Deadly Funny is the Melbourne International Comedy Festival's national comedy competition for Aboriginal and Torres Strait Islander performers, and as a pathway for aspiring Indigenous comedians, it's hugely important. Though calling it "important" feels a little unfair – the great luxury that your typical white male comedian has is that their art doesn't carry the burden of "importance", as he isn't automatically expected to be a representative of his community.
But Deadly Funny is important, not just for the talented performers it unearths and assists in pursuit of their dream, but for the audiences who are provided a much-needed variety of perspectives on this country and its people. In an entertainment landscape where the portrayal of Indigenous people so often inclines to pity and misery, this is a brilliant entry point to those who haven't yet been exposed to the treasure trove of humour that the Indigenous community has developed over the last 50,000 years or so.
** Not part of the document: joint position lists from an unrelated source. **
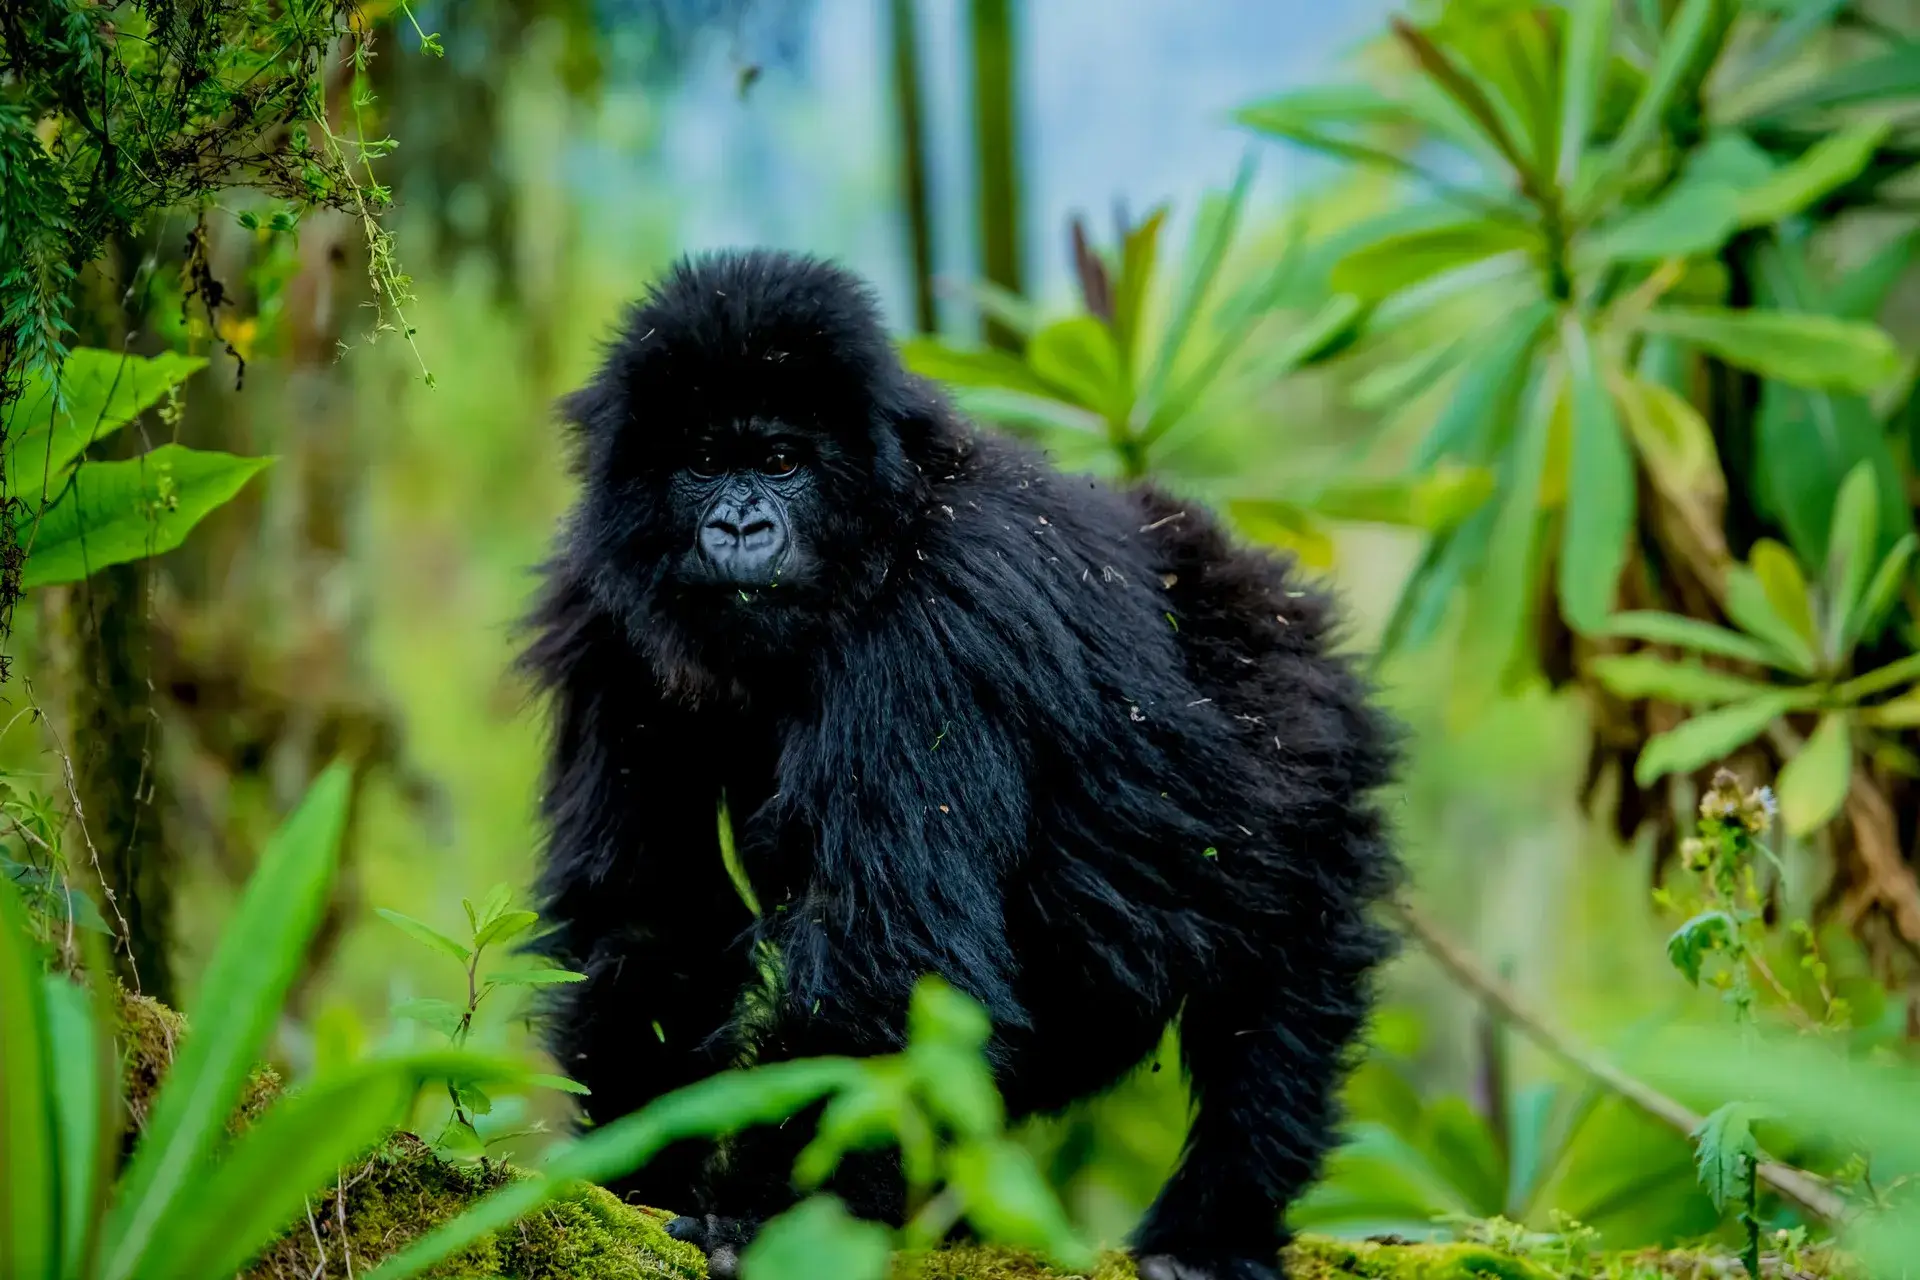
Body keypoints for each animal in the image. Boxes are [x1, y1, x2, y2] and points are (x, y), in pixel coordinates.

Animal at [521, 248, 1400, 1280]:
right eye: (704, 462)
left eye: (780, 462)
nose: (740, 530)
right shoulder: (600, 611)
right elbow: (649, 912)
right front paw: (644, 1170)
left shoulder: (935, 621)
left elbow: (886, 958)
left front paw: (766, 1217)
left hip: (1307, 748)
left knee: (1278, 997)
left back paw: (1214, 1227)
This special combines performances from the 2018 Deadly Funny finalists with interviews with the comics and their mentors, including Kevin Kropinyeri, who won the comp in 2008 and is now a comedy institution, and last year's winner Ghenoa Gela, who hosted the 2018 final.
The diversity of styles and approaches stands out, from the world-weary deadpan of 60-year-old June Mills to the infectious energy of sparky youngster Ky Ambrum, Leon Filewood's immaculate political attacks to Maggie Walsh's ballsy home-philosophy. Between sets there's a lot of earnest theorising about comedy's purpose and virtues: many references to the ability of the artform to heal and bring communities together; but as with any comedy, the laugh is the point, and of these there are plenty. As you might expect from a collection of relative newcomers to stand-up, it's rough around the edges and not every gag hits its mark, but the rawness of new talent emerging is also what gives it the excitement factor.
Black Comedy brings Indigenous humour to the masses in a different way. An Australian sketch comedy that's made it to a third season is a minor miracle in itself, but Black Comedy continues to bring genuinely original and funny ideas to screen. Like the Deadly Funny stars, the writers and cast of Black Comedy are out to change perceptions, but their mining of white Australia's stereotypical perceptions of the Indigenous community – as well as the odd dose of that community poking fun at itself – succeeds because, simply put, there's a stack of good gags to be had.
It's hit-and-miss as sketch shows tend to be, but many ill-fated local comedies with bigger-name personnel and more intensive hype would gaze jealously at Black Comedy's hit rate. Highlights of series three include ocean-avoiding lifesaver the Bondi Blackfella, commercials for the Boomerang Brothers' dodgy discount store, and the fly-on-the-wall cop show Blakforce.
Both Black Comedy and Deadly Funny are important – like Cleverman's kickass superhero sci-fi, they are departures from the cliches of Indigenous television that do the work of breaking down preconceptions and opening eyes.
When TV shows are important, it's easy for pretentious critics such as myself to gloss over what's actually in them. It'd be a great shame to gloss over any of these artists' work – there's gold here for those who seek it.
Deadly Funny is on NITV, Monday, 8.30pm; Black Comedy (new season) is on ABC, Wednesday, 9.30pm.